看着凡凡小姐疑惑的眼神,张致笑了笑,“古人不是有云,化草为莹吗,世界这么大,有些稀奇的事情也不奇怪吧。”
凡凡小姐虽然不是一个纯粹的唯物主义,毕竟受过多年的正统教育,对鬼神这些事情,一向是持着敬畏的态度的。

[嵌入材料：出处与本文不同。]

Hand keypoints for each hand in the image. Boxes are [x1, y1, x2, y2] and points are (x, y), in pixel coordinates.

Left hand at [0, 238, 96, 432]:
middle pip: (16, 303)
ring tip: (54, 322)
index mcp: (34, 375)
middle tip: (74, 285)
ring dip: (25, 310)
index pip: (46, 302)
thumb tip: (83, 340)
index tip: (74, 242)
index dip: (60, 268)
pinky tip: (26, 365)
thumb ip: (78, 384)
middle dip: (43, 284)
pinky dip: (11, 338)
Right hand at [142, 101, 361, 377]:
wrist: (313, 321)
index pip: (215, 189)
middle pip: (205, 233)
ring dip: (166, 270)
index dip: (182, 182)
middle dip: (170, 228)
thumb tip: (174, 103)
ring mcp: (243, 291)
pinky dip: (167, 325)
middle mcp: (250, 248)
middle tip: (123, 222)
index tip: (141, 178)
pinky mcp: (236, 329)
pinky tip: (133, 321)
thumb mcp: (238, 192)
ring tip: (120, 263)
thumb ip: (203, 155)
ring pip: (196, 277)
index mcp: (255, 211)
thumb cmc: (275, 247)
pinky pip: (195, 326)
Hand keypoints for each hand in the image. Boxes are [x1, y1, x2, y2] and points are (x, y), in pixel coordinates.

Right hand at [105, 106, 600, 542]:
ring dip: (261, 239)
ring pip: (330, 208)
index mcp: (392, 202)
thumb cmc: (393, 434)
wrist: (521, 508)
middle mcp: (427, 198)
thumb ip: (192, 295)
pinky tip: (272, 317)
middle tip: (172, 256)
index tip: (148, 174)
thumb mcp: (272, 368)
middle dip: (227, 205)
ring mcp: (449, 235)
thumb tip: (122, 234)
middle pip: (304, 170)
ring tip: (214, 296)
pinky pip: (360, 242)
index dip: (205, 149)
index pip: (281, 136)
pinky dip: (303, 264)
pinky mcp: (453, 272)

此刻听张致这么说,也没有否定,也没有肯定。态度模糊的点了点头。
张致邀请凡凡小姐进来喝茶,两人也算是相识了,又住得近,凡凡小姐也没有推迟,其实对于这么一位活泼的大美女也很难说出不,更何况她还满心诚意。
于是,凡凡小姐又一次踏入了闲居阁。
这次是傍晚时分,夏天的傍晚,水池里有偶尔一声蛙叫,空气里弥漫着玫瑰和玉兰花的香味,还有些叶子的翠绿的气息。

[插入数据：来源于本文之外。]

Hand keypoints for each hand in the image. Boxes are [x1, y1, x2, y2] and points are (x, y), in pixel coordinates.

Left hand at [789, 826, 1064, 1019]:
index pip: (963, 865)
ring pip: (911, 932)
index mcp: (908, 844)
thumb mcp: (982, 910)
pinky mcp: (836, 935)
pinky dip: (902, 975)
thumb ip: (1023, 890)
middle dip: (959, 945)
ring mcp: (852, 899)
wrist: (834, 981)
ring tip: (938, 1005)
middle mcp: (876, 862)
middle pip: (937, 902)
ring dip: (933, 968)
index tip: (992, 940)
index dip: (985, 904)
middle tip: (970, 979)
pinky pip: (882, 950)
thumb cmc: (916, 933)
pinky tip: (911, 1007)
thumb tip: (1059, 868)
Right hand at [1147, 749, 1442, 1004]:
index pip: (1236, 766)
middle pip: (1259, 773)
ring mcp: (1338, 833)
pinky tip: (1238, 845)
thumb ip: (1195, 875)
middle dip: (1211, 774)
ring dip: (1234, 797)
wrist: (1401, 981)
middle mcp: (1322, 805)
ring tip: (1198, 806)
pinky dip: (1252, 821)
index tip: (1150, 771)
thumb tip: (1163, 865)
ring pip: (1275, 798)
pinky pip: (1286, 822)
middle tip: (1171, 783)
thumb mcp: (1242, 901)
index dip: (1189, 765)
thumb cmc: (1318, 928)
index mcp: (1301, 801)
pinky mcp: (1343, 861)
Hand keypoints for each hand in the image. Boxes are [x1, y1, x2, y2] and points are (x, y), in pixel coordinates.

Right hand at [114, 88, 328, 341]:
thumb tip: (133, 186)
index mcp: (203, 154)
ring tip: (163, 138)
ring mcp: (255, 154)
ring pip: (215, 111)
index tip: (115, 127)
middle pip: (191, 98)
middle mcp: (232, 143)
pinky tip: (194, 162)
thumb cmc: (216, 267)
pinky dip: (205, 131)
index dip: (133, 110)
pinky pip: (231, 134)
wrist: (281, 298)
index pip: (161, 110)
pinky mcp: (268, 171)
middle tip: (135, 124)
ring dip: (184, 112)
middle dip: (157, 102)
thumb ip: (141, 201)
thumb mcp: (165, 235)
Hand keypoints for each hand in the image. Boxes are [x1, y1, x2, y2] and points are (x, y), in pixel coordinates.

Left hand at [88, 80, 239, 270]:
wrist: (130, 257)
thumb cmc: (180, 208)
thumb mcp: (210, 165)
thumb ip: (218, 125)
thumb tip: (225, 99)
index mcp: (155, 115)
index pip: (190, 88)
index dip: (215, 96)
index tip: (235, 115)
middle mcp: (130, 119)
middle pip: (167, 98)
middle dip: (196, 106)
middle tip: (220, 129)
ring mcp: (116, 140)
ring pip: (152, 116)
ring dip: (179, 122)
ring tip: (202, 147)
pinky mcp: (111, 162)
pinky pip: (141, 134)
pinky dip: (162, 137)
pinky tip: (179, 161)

凡凡小姐沿着石子路跟在张致的身后慢慢的走着,往回看,门口墙角的三角梅树下,只有那只白色的蝴蝶猫蜷在树下懒洋洋的摆尾巴,像是百般无聊。
倒是不见那只黑猫,不知跑哪里去了。
凡凡小姐思绪分散,莫不是刚刚那人真是黑猫变的?她摇了摇头,被自己的想法弄笑了,难道真是入神了,明明只是个玩笑而已呢。
坐在宽大的客厅里,两人闲闲的喝着玫瑰茶,有一句没一句的聊着天气和最近一些近况。
凡凡小姐留意到,客厅的两侧是偏厅,一侧像是书房,一侧像是饭厅。
傍晚的光线还较为充足,能看到正对着的书房中间摆了一张宽大的木质书桌,书桌后面的是把样式老旧的交椅,有点像古代的扶手椅,墙上贴着幅画,像是幅山水画。

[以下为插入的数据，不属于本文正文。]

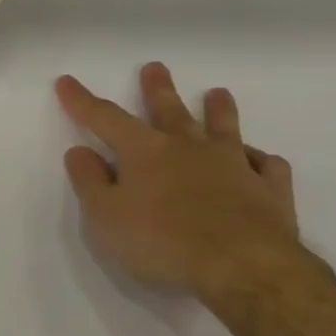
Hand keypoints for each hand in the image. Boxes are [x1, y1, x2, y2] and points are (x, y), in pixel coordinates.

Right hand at [57, 63, 301, 301]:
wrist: (244, 267)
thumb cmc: (162, 242)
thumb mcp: (106, 216)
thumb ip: (90, 182)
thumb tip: (79, 151)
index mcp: (145, 152)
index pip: (106, 118)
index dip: (83, 101)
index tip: (66, 81)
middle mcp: (189, 149)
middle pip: (170, 111)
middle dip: (158, 89)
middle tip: (155, 68)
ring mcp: (234, 166)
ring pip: (224, 129)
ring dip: (218, 110)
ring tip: (217, 93)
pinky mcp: (269, 191)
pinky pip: (268, 166)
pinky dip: (262, 159)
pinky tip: (261, 159)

不知为什么,看到那副山水画,凡凡小姐有种似曾相识的感觉,那幅画好像有种莫名的吸引力,虽然距离有点远,但是凡凡小姐却觉得那里应该有个人,有片林子,还有什么呢?
凡凡小姐觉得有点迷茫了。
张致似乎是看出了凡凡小姐的迷惑,笑着对凡凡小姐说道:“这是之前留下来的书房,我也一直没动,如果你感兴趣,不如随我去看看吧。”
凡凡小姐抿了抿嘴,有点不好意思,毕竟是人家家里,书房里的事物一般还是比较私人的,自己似乎有些逾越了。
“没什么的,都是些老旧的东西。你喜欢的话,看看也无妨。有些东西也讲究缘分,知音难求嘛。”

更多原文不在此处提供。